- Testo
Cosa avrebbero detto e fatto gli osservatori e i media nazionali se, ad essere accerchiato sotto casa da pseudo tifosi e non per aver sbagliato un rigore o una punizione ma per averli minacciati di morte con l’ausilio di «cento criminali argentini», fosse stato un calciatore simbolo del Napoli e non Mauro Icardi, attaccante e capitano dell’Inter? 

Per rispondere a questa domanda, che pure in queste ore tantissimi napoletani si stanno giustamente ponendo, non è necessario possedere chissà quali capacità divinatorie o chissà quali abilità immaginifiche. È sufficiente guardare a quello che succede abitualmente nei confronti della nostra città quando anche qui, come nel resto del mondo, esseri umani dotati di libero arbitrio decidono di smentire la teoria del buon selvaggio di Rousseau per incarnare quella dell’uomo lupo tra i lupi di Hobbes. E cioè: titoli a novemila colonne, edizioni straordinarie dei tg, inviati da tutti i network nazionali e internazionali per analizzare sul posto le reazioni delle tribù indigene, sociologi e antropologi pronti a derivare da ogni singolo e forse anche banale episodio di violenza privata il più totale degrado sociale, umano e strutturale di un’intera città.

- Verifica comprensione
#1 Riporta il brano dell'articolo su Napoli e i media che inizia con "Cosa avrebbero detto" e termina con "e capitano dell’Inter?", sostituendo "calciatore" con "giocatore".
#2 Come prosegue l'articolo su Napoli e i media dopo la sua ultima frase? Scrivine il seguito.

- Insieme di dati
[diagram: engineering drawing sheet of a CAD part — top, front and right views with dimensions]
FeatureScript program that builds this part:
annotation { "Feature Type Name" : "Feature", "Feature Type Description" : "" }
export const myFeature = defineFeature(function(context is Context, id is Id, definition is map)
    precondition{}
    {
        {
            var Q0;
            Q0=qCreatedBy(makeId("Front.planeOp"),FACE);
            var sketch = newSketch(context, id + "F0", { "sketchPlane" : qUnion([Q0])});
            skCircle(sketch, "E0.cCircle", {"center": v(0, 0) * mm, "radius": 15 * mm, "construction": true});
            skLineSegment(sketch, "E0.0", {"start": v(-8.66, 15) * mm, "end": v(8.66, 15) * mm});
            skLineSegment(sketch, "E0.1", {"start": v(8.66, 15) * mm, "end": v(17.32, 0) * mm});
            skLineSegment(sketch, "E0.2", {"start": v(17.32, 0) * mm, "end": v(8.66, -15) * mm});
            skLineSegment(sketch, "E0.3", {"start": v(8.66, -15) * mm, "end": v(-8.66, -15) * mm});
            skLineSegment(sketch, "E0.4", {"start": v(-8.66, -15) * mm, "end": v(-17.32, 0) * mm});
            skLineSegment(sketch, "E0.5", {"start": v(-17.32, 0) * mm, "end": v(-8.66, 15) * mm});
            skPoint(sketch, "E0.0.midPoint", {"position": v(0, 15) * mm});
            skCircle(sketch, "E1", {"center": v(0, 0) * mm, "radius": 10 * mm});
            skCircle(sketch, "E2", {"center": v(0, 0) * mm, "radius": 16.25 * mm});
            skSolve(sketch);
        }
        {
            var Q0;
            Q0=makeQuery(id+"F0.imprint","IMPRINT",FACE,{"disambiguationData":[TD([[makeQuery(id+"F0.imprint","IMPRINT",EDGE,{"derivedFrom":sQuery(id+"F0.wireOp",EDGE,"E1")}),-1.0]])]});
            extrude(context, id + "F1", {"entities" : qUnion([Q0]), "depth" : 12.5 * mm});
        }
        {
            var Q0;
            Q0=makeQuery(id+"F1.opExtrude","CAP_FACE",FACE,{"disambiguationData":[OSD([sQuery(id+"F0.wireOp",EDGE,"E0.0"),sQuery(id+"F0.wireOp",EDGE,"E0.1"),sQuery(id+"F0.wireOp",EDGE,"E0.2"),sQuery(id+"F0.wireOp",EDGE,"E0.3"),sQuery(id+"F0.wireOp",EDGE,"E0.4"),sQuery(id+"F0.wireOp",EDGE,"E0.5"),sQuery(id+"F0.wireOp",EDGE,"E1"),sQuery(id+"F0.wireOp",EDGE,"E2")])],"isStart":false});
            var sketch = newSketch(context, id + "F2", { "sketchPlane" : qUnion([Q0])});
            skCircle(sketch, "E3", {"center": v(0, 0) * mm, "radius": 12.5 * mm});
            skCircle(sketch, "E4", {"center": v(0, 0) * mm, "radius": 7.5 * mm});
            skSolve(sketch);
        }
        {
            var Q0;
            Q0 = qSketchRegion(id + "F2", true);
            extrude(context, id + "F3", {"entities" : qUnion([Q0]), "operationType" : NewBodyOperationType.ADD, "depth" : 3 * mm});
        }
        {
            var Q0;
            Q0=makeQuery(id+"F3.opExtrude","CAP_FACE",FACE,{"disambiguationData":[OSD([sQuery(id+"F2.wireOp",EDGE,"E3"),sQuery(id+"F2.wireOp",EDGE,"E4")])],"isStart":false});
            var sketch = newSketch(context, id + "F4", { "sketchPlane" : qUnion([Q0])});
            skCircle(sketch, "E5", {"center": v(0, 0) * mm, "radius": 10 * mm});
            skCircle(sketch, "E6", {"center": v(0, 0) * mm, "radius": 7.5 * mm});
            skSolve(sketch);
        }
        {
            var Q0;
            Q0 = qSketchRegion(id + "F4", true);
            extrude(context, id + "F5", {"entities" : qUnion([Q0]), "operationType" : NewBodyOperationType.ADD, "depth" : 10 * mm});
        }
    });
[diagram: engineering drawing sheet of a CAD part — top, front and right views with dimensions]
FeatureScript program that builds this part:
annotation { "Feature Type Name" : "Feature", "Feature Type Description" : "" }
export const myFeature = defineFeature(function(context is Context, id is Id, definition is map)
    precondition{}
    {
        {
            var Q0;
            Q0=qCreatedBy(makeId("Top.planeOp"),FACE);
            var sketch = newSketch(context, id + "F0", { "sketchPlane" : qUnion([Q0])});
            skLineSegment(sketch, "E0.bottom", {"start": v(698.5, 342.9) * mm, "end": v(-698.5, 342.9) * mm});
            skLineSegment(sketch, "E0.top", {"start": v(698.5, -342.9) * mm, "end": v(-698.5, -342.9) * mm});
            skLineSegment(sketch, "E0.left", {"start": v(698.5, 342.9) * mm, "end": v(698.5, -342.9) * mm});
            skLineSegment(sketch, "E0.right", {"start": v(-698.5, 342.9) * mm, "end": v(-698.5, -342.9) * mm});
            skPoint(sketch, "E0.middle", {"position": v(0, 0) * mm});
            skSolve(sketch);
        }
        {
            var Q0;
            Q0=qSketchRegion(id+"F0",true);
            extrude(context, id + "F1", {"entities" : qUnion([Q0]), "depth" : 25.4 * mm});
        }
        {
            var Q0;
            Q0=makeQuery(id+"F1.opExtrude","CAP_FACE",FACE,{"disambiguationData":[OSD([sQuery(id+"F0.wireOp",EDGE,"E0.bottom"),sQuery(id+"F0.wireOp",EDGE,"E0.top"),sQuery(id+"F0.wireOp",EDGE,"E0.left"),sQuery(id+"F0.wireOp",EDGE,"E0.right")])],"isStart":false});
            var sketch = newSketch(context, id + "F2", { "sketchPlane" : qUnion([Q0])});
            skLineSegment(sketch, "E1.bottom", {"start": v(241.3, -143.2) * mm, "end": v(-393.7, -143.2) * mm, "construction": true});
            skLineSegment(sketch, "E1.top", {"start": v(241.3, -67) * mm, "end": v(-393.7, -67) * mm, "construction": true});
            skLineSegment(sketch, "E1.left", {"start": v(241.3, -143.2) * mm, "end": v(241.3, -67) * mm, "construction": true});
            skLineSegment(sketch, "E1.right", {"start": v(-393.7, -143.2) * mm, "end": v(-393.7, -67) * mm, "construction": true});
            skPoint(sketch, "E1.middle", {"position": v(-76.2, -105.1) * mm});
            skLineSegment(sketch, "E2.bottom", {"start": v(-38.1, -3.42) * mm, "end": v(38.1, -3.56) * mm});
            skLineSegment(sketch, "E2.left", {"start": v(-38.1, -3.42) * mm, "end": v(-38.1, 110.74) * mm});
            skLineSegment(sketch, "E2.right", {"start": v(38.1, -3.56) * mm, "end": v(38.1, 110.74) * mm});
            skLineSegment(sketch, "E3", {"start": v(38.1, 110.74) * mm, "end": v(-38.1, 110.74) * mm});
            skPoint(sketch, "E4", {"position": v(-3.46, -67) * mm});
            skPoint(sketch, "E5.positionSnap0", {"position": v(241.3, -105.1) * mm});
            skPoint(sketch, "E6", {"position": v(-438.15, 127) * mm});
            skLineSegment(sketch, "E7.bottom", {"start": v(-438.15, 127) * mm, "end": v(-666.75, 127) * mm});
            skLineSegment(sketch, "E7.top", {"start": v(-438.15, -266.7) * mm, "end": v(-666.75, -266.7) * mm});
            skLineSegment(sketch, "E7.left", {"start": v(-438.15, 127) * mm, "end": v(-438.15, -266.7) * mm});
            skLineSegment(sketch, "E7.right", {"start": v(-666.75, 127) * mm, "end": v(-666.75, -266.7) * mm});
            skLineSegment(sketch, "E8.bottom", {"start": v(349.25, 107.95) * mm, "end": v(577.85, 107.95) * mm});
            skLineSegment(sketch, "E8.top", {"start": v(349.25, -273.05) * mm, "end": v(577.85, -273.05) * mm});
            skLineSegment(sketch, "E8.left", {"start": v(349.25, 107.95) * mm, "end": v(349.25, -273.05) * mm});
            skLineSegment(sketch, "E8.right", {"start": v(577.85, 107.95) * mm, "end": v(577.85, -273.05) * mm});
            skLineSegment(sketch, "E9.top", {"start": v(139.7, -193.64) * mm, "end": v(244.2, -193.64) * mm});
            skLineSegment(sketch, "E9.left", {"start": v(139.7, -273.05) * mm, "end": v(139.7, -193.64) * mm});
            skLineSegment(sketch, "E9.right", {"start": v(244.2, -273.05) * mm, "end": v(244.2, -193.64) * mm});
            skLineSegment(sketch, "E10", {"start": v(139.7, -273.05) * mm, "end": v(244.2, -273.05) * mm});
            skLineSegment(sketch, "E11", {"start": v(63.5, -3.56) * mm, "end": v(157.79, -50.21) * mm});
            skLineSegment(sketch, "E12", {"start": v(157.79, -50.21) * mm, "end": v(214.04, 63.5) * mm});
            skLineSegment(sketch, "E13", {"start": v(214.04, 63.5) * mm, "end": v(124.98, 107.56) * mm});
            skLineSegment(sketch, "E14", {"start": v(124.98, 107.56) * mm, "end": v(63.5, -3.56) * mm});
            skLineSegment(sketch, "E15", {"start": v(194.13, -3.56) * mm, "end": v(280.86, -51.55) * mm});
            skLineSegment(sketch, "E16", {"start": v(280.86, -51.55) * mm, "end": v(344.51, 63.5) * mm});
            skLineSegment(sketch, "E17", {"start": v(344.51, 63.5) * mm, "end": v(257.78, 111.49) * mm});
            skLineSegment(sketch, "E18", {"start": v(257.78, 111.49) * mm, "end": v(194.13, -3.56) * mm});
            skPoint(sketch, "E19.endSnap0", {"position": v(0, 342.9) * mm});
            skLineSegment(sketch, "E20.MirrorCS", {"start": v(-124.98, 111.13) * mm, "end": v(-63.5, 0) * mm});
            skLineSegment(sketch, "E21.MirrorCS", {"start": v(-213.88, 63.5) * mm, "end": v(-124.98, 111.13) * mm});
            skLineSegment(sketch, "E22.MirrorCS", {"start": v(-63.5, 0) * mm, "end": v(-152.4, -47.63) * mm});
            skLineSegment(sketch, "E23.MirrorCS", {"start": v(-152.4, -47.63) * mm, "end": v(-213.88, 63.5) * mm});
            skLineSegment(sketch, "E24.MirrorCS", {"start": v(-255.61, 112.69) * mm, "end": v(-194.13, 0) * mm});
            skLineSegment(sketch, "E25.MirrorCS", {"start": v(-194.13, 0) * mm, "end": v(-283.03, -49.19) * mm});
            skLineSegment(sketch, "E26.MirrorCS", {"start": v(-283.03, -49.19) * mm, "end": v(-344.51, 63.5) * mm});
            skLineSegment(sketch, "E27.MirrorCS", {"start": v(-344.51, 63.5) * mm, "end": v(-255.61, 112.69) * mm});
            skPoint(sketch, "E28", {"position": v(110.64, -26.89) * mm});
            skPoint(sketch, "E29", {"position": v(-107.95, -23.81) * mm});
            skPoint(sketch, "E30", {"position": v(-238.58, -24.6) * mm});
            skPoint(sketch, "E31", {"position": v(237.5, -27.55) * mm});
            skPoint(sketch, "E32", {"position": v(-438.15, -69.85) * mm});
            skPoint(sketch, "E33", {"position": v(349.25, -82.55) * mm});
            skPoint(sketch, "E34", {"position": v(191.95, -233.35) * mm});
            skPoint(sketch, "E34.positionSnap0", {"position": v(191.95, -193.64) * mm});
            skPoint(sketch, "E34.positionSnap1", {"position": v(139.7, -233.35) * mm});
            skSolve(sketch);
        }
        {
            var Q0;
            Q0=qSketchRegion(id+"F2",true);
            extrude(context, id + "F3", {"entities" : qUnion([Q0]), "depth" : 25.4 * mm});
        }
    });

- Soluzioni
#1
Cosa avrebbero detto e fatto gli osservatori e i media nazionali se, ad essere accerchiato sotto casa da pseudo tifosi e non per aver sbagliato un rigore o una punizione ma per averli minacciati di morte con l’ausilio di «cento criminali argentini», fosse stato un giocatore simbolo del Napoli e non Mauro Icardi, attaccante e capitano dell’Inter?

#2
Ecco, niente di tutto questo pare essere accaduto domenica a Milano dove nonostante la gravità degli episodi (calciatore che non si perita di minacciare i tifosi e tifosi che non si peritano di ricambiare) nessun sociologo ha pensato di mettere in relazione il fatto con eventuali infezioni mortali al tessuto civile e sociale della città. Cosa che invece fu fatta, e da più parti, nei riguardi di Napoli quando ad esempio ci fu, pochi mesi fa, la rapina in centro a Lorenzo Insigne. Né tanto meno, di fronte alla reazione violenta di alcuni tifosi (?) interisti domenica, qualcuno ha pensato di realizzare una puntata speciale o un approfondimento del tg per indagare sulla «malattia» del tifo nerazzurro a Milano. Cosa che invece fu fatta a Napoli, e senza indugi, dopo la tristemente nota finale di coppa Italia a Roma, quella in cui fu ferito a morte Ciro Esposito e in cui, in fin dei conti, dal colloquio con il capitano della propria squadra la tifoseria partenopea null’altro voleva ottenere se non cercare di capire se si stava disputando una partita di pallone mentre un tifoso napoletano moriva in ospedale. Ecco, pure in questo caso, a Milano, niente. Eppure è stata proprio parte della tifoseria interista a brevettare, qualche anno fa, discipline poco onorevoli che con lo sport nulla hanno a che vedere come il lancio del motorino dagli spalti e quello dei seggiolini in campo. Evidentemente, per ottenere un trattamento anziché un altro, quello che conta è sempre e soltanto il nome. «Male per chi porta ‘a mala nummenata», dicono i napoletani. E hanno ragione, se per veder trasformata una trave in una pagliuzza è sufficiente chiamarsi Milano e non Napoli.